TASK REQUIREMENTS: Exactly as written, reproduce all of the entries.

(Stored items from a collection)
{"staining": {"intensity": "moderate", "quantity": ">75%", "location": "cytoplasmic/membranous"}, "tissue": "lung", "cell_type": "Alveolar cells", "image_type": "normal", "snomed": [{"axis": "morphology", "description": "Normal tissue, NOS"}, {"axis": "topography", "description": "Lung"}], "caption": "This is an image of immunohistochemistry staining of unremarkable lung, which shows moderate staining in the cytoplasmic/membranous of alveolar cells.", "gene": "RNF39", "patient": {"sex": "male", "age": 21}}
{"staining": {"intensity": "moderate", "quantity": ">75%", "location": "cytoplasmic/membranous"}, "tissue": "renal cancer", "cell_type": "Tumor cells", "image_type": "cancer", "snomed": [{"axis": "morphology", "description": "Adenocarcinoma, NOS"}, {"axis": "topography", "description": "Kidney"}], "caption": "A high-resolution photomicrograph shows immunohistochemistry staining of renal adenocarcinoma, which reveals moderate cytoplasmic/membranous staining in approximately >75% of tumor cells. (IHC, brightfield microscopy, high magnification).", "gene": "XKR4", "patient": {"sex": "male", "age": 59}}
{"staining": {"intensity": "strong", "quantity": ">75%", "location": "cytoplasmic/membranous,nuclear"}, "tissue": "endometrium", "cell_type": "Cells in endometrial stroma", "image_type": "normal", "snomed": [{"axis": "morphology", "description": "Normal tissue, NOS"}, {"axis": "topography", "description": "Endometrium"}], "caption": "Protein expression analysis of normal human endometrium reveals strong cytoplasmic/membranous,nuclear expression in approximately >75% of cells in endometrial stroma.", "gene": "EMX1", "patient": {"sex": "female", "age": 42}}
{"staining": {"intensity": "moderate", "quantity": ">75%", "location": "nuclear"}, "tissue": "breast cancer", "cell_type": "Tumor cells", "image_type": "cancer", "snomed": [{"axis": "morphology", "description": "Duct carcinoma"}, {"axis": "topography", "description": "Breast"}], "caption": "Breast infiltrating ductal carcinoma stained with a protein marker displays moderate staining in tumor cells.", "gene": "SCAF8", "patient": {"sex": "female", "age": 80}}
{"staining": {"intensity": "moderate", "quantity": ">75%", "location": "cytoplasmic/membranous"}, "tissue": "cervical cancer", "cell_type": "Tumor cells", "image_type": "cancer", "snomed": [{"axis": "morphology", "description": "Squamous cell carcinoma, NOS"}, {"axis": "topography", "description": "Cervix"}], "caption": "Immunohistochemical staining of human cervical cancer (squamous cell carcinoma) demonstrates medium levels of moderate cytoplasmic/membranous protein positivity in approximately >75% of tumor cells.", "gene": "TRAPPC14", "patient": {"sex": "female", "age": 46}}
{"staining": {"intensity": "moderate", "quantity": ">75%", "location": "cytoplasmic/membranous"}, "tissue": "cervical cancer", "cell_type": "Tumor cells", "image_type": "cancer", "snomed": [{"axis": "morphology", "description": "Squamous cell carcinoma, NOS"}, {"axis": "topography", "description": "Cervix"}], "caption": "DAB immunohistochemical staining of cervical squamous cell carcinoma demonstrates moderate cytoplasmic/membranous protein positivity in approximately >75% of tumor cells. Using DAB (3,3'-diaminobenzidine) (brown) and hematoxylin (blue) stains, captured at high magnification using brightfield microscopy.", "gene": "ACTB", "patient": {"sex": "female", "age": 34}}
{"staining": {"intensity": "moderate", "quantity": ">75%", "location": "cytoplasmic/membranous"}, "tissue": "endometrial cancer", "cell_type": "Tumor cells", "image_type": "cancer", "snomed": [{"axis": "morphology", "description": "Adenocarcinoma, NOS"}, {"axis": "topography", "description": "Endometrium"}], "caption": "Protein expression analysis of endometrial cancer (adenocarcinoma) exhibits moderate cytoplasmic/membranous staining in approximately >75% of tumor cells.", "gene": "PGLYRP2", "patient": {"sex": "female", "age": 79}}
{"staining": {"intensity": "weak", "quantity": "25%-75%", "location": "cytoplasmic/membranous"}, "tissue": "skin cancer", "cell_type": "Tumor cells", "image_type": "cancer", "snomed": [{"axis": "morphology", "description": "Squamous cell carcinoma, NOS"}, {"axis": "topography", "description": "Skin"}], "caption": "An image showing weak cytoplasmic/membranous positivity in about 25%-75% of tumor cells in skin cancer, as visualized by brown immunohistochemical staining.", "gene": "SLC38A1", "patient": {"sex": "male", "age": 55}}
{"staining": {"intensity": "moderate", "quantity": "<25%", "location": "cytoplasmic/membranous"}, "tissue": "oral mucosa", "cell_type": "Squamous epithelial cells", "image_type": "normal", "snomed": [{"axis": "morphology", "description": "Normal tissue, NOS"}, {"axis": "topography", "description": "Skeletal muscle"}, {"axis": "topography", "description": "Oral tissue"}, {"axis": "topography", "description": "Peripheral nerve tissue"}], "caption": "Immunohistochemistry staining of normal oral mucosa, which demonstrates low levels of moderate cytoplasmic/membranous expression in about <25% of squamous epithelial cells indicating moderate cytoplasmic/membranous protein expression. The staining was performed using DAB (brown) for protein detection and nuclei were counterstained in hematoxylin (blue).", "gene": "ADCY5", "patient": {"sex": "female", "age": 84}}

YOUR RESPONSE:
{"staining": {"intensity": "moderate", "quantity": ">75%", "location": "cytoplasmic/membranous"}, "tissue": "lung", "cell_type": "Alveolar cells", "image_type": "normal", "snomed": [{"axis": "morphology", "description": "Normal tissue, NOS"}, {"axis": "topography", "description": "Lung"}], "caption": "This is an image of immunohistochemistry staining of unremarkable lung, which shows moderate staining in the cytoplasmic/membranous of alveolar cells.", "gene": "RNF39", "patient": {"sex": "male", "age": 21}}
{"staining": {"intensity": "moderate", "quantity": ">75%", "location": "cytoplasmic/membranous"}, "tissue": "renal cancer", "cell_type": "Tumor cells", "image_type": "cancer", "snomed": [{"axis": "morphology", "description": "Adenocarcinoma, NOS"}, {"axis": "topography", "description": "Kidney"}], "caption": "A high-resolution photomicrograph shows immunohistochemistry staining of renal adenocarcinoma, which reveals moderate cytoplasmic/membranous staining in approximately >75% of tumor cells. (IHC, brightfield microscopy, high magnification).", "gene": "XKR4", "patient": {"sex": "male", "age": 59}}
{"staining": {"intensity": "strong", "quantity": ">75%", "location": "cytoplasmic/membranous,nuclear"}, "tissue": "endometrium", "cell_type": "Cells in endometrial stroma", "image_type": "normal", "snomed": [{"axis": "morphology", "description": "Normal tissue, NOS"}, {"axis": "topography", "description": "Endometrium"}], "caption": "Protein expression analysis of normal human endometrium reveals strong cytoplasmic/membranous,nuclear expression in approximately >75% of cells in endometrial stroma.", "gene": "EMX1", "patient": {"sex": "female", "age": 42}}
{"staining": {"intensity": "moderate", "quantity": ">75%", "location": "nuclear"}, "tissue": "breast cancer", "cell_type": "Tumor cells", "image_type": "cancer", "snomed": [{"axis": "morphology", "description": "Duct carcinoma"}, {"axis": "topography", "description": "Breast"}], "caption": "Breast infiltrating ductal carcinoma stained with a protein marker displays moderate staining in tumor cells.", "gene": "SCAF8", "patient": {"sex": "female", "age": 80}}
{"staining": {"intensity": "moderate", "quantity": ">75%", "location": "cytoplasmic/membranous"}, "tissue": "cervical cancer", "cell_type": "Tumor cells", "image_type": "cancer", "snomed": [{"axis": "morphology", "description": "Squamous cell carcinoma, NOS"}, {"axis": "topography", "description": "Cervix"}], "caption": "Immunohistochemical staining of human cervical cancer (squamous cell carcinoma) demonstrates medium levels of moderate cytoplasmic/membranous protein positivity in approximately >75% of tumor cells.", "gene": "TRAPPC14", "patient": {"sex": "female", "age": 46}}
{"staining": {"intensity": "moderate", "quantity": ">75%", "location": "cytoplasmic/membranous"}, "tissue": "cervical cancer", "cell_type": "Tumor cells", "image_type": "cancer", "snomed": [{"axis": "morphology", "description": "Squamous cell carcinoma, NOS"}, {"axis": "topography", "description": "Cervix"}], "caption": "DAB immunohistochemical staining of cervical squamous cell carcinoma demonstrates moderate cytoplasmic/membranous protein positivity in approximately >75% of tumor cells. Using DAB (3,3'-diaminobenzidine) (brown) and hematoxylin (blue) stains, captured at high magnification using brightfield microscopy.", "gene": "ACTB", "patient": {"sex": "female", "age": 34}}
{"staining": {"intensity": "moderate", "quantity": ">75%", "location": "cytoplasmic/membranous"}, "tissue": "endometrial cancer", "cell_type": "Tumor cells", "image_type": "cancer", "snomed": [{"axis": "morphology", "description": "Adenocarcinoma, NOS"}, {"axis": "topography", "description": "Endometrium"}], "caption": "Protein expression analysis of endometrial cancer (adenocarcinoma) exhibits moderate cytoplasmic/membranous staining in approximately >75% of tumor cells.", "gene": "PGLYRP2", "patient": {"sex": "female", "age": 79}}
{"staining": {"intensity": "weak", "quantity": "25%-75%", "location": "cytoplasmic/membranous"}, "tissue": "skin cancer", "cell_type": "Tumor cells", "image_type": "cancer", "snomed": [{"axis": "morphology", "description": "Squamous cell carcinoma, NOS"}, {"axis": "topography", "description": "Skin"}], "caption": "An image showing weak cytoplasmic/membranous positivity in about 25%-75% of tumor cells in skin cancer, as visualized by brown immunohistochemical staining.", "gene": "SLC38A1", "patient": {"sex": "male", "age": 55}}
{"staining": {"intensity": "moderate", "quantity": "<25%", "location": "cytoplasmic/membranous"}, "tissue": "oral mucosa", "cell_type": "Squamous epithelial cells", "image_type": "normal", "snomed": [{"axis": "morphology", "description": "Normal tissue, NOS"}, {"axis": "topography", "description": "Skeletal muscle"}, {"axis": "topography", "description": "Oral tissue"}, {"axis": "topography", "description": "Peripheral nerve tissue"}], "caption": "Immunohistochemistry staining of normal oral mucosa, which demonstrates low levels of moderate cytoplasmic/membranous expression in about <25% of squamous epithelial cells indicating moderate cytoplasmic/membranous protein expression. The staining was performed using DAB (brown) for protein detection and nuclei were counterstained in hematoxylin (blue).", "gene": "ADCY5", "patient": {"sex": "female", "age": 84}}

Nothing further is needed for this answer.